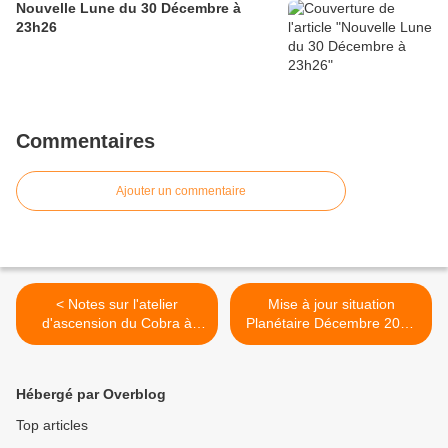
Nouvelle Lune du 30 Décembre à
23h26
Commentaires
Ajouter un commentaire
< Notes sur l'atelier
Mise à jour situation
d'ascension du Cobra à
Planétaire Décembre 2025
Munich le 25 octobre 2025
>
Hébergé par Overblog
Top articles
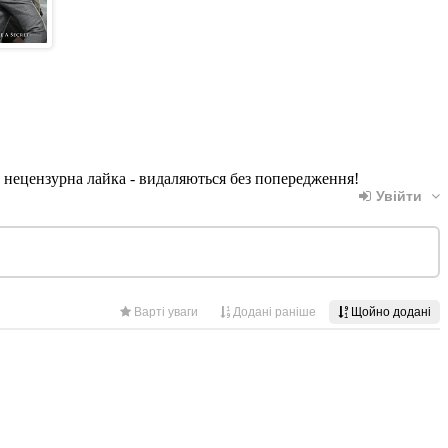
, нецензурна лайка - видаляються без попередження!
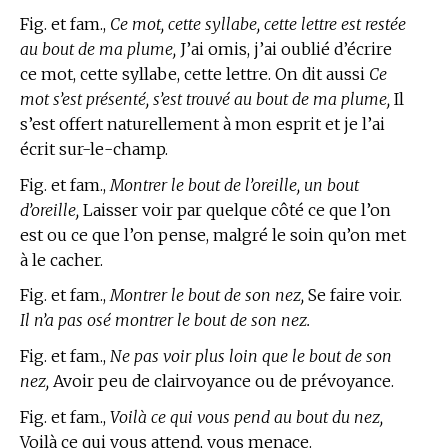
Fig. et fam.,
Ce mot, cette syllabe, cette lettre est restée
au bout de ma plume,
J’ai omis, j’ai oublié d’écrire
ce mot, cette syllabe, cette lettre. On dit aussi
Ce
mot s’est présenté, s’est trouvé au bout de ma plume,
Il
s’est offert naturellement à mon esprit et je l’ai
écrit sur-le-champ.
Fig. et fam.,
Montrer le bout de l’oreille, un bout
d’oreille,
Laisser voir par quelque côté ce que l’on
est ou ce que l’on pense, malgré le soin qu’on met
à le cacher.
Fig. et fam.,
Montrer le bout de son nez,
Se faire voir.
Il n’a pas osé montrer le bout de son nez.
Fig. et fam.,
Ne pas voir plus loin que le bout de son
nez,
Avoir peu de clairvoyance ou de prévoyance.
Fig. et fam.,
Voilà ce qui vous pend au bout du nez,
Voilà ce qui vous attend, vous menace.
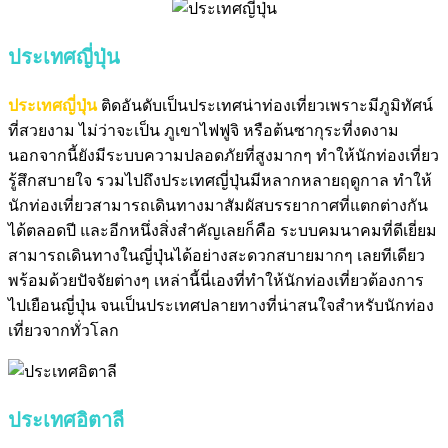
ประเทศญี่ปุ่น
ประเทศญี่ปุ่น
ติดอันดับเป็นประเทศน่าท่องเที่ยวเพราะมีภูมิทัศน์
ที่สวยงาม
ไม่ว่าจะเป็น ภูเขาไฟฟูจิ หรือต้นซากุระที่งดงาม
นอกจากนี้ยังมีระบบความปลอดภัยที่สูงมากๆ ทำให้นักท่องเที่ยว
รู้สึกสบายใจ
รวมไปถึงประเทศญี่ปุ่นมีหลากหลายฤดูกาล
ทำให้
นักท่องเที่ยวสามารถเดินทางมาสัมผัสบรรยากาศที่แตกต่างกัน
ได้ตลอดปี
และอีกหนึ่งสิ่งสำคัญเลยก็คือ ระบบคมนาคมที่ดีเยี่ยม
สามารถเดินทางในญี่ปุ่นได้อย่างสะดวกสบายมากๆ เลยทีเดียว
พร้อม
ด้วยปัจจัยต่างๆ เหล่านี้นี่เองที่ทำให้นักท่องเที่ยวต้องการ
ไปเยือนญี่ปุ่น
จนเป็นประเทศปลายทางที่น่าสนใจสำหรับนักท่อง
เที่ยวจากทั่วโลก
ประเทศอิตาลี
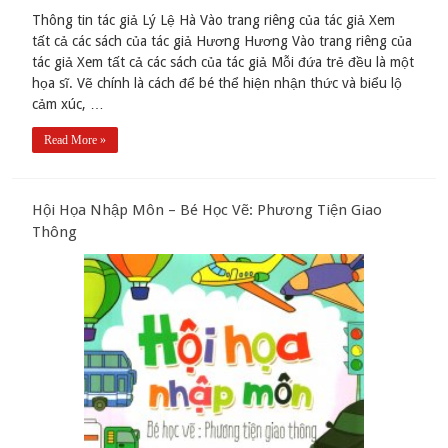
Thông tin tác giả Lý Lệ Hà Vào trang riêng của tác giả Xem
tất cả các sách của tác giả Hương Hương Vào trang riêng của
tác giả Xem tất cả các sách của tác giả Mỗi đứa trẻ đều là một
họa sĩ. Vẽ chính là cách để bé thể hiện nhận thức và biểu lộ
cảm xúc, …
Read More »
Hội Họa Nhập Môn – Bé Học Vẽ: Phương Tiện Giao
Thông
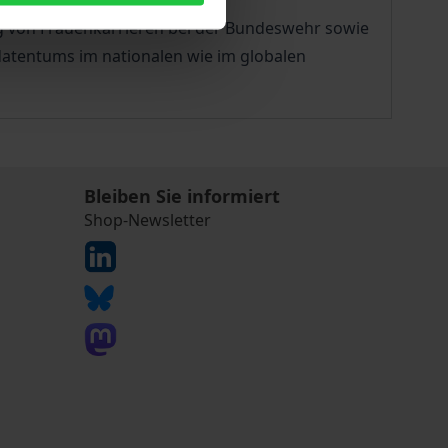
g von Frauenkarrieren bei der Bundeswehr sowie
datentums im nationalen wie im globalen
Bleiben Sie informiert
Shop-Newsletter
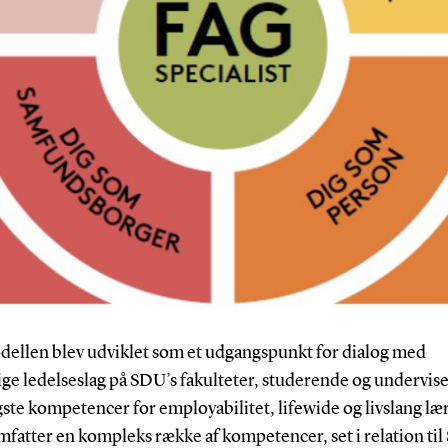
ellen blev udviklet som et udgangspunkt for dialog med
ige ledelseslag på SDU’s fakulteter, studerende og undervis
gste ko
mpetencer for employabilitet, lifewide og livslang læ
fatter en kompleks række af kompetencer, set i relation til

━━━━━━━━━━━━━━━━

What this task involves: Once you find the line containing "Thông tin tác", retype it and every line after it through the last line of the records above, exactly. Add nothing else, and leave out the pictures.

Result of the task:
Thông tin tác giả Lý Lệ Hà Vào trang riêng của tác giả Xem
tất cả các sách của tác giả Hương Hương Vào trang riêng của
tác giả Xem tất cả các sách của tác giả Mỗi đứa trẻ đều là một
họa sĩ. Vẽ chính là cách để bé thể hiện nhận thức và biểu lộ
cảm xúc, …
Read More »
Hội Họa Nhập Môn – Bé Học Vẽ: Phương Tiện Giao
Thông
g von Frauenkarrieren bei der Bundeswehr sowie
datentums im nationalen wie im globalen
Bleiben Sie informiert
Shop-Newsletter
ellen blev udviklet som et udgangspunkt for dialog med
ige ledelseslag på SDU’s fakulteter, studerende og undervis
gste ko
mpetencer for employabilitet, lifewide og livslang læ
fatter en kompleks række af kompetencer, set i relation til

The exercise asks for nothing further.